This group models the transition from ground roll to climb out during a takeoff using force balance in the vertical and horizontal directions.

User-settable parameters include: throttle (default 100 percent) rolling friction coeff (default 0.03 for accelerating phases and 0.4 for braking) propulsor_active (default 1 for v0 to v1, 0 for v1 to vr and braking) to model engine failure altitude (fltcond|h) obstacle clearance hight (h_obs) default 35 feet per FAR 25 Rotation CL/CLmax ratio (default 0.83)

The BaseAircraftGroup object is passed in. The BaseAircraftGroup should be built to accept the following inputs and return the following outputs.
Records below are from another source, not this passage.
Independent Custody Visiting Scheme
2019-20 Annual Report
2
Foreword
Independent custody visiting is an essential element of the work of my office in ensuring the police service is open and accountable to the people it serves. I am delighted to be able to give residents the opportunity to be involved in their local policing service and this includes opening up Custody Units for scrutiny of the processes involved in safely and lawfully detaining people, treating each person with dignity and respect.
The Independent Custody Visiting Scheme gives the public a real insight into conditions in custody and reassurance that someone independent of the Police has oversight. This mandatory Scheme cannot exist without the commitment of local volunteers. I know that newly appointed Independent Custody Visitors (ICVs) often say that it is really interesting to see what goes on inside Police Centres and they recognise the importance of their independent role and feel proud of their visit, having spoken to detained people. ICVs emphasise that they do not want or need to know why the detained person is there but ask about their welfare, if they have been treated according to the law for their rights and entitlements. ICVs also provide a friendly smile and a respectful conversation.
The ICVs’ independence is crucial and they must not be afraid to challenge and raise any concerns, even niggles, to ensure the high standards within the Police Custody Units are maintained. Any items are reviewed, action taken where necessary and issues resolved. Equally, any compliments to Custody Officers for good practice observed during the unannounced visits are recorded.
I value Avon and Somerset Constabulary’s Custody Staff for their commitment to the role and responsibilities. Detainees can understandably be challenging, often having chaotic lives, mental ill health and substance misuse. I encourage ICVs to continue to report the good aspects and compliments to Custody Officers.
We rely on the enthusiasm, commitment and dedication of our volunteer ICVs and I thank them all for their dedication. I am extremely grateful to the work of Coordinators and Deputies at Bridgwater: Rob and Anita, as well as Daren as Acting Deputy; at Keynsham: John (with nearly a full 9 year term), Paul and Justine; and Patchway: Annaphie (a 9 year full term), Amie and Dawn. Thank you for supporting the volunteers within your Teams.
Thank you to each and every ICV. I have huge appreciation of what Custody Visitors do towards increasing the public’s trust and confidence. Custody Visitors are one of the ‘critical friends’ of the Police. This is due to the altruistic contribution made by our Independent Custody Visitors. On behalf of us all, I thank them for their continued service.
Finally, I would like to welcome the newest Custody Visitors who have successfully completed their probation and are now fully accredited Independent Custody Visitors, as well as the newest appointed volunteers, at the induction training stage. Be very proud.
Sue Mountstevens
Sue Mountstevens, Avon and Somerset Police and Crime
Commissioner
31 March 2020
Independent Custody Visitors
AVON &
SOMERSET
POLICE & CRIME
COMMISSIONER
The outputs should be promoted to the top level in the component.

Inputs:

  • range (float) – Total distance travelled (vector, m)

  • fltcond|h (float) – Altitude (vector, m)

  • fltcond|vs (float) – Vertical speed (vector, m/s)

  • fltcond|Ueas (float) – Equivalent airspeed (vector, m/s)

  • fltcond|Utrue (float) – True airspeed (vector, m/s)

  • fltcond|p (float) – Pressure (vector, Pa)

  • fltcond|rho (float) – Density (vector, kg/m3)

  • fltcond|T (float) – Temperature (vector, K)

  • fltcond|q (float) – Dynamic pressure (vector, Pa)

  • fltcond|CL (float) – Lift coefficient (vector, dimensionless)

  • throttle (float) – Motor / propeller throttle setting scaled from 0 to 1 or slightly more (vector, dimensionless)

  • propulsor_active (float) – If a multi-propulsor airplane, a failure condition should be modeled in the propulsion model by multiplying throttle by propulsor_active. It will generally be 1.0 unless a failure condition is being modeled, in which case it will be 0 (vector, dimensionless)

  • braking (float) – Percentage brakes applied, from 0 to 1. Should not be applied in the air or nonphysical effects will result (vector, dimensionless)

  • lift (float) – Lift force (vector, N)

Outputs:

  • thrust (float) – Total thrust force produced by all propulsors (vector, N)

  • drag (float) – Total drag force in the airplane axis produced by all sources of drag (vector, N)

  • weight (float) – Weight (mass, really) of the airplane at each point in time. Generally will need to be integrated by Dymos as a state with a rate source (vector, kg)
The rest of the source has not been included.